Il capitano Olimar è appena tornato a casa ed è contento di esserci arrivato tutto intero! Schiantatosi con la sua navicella su un pianeta alieno, ha subito imparato che l'unico modo per sopravvivere era sfruttare le abilità dei Pikmin: creature piccole e graziose che, obbedendo ai suoi ordini, hanno cercato e trovato i componenti della sua amata navicella. Per completare la missione, Olimar aveva a disposizione scorte di ossigeno solo per 30 giorni, per questo non dimenticherà mai i Pikmin e il prezioso aiuto che gli hanno prestato.
Casa dolce casa... ma è davvero così? Tornato sul suo pianeta, Olimar scopre che in sua assenza l'azienda per cui lavora, la Hocotate Trasporti, si è drammaticamente indebitata. Mentre il presidente della società racconta tutta la triste storia a Olimar, dalle tasche del prode esploratore cade un oggetto raccolto durante il suo viaggio.
Questo semplice pezzo di metallo viene valutato ben 100 Piklari, ed ecco che magicamente si aprono molte speranze per la salvezza della Hocotate Trasporti.

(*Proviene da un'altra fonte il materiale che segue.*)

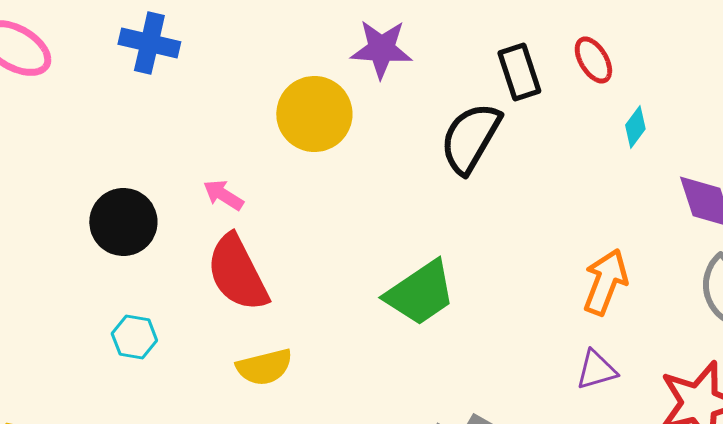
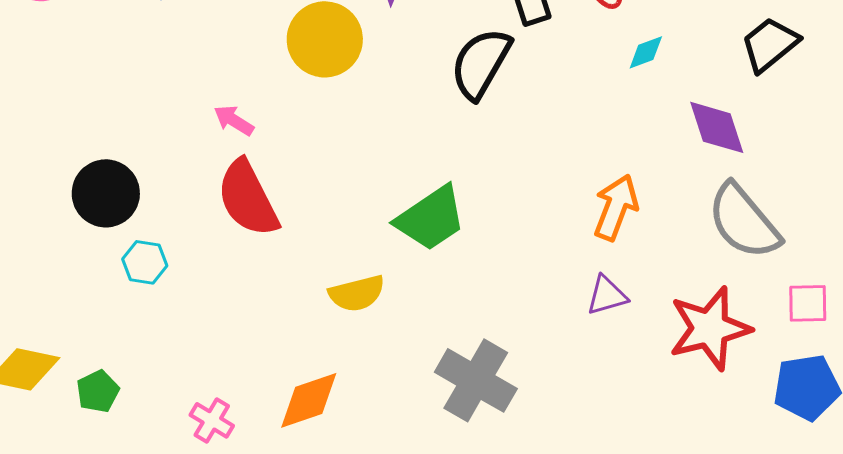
cyan diamond: (635, 127) -> (646, 52), turned 33
black circle: (123, 222) -> (106, 193), moved
yellow semicircle: (264, 367) -> (357, 293), moved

Olimar dovrà tornare sul quel pericoloso pianeta e mettersi ancora una volta al comando dei Pikmin. Dopo tutto, se il pianeta è pieno di oggetti simili che valgono ben 100 Piklari, non dovrebbe essere difficile racimolare il denaro necessario per saldare il debito. In fondo, stavolta non ci sarebbe neppure il limite dei 30 giorni di tempo, giusto?
Un'impresa per due
Questa volta, Olimar sarà accompagnato nel viaggio dal suo collega Louie. Dopo i pericoli che ha dovuto affrontare nella sua precedente disavventura, Olimar è ben felice di avere accanto un aiuto in più per comandare i Pikmin e sgominare le creature ostili che popolano il pianeta.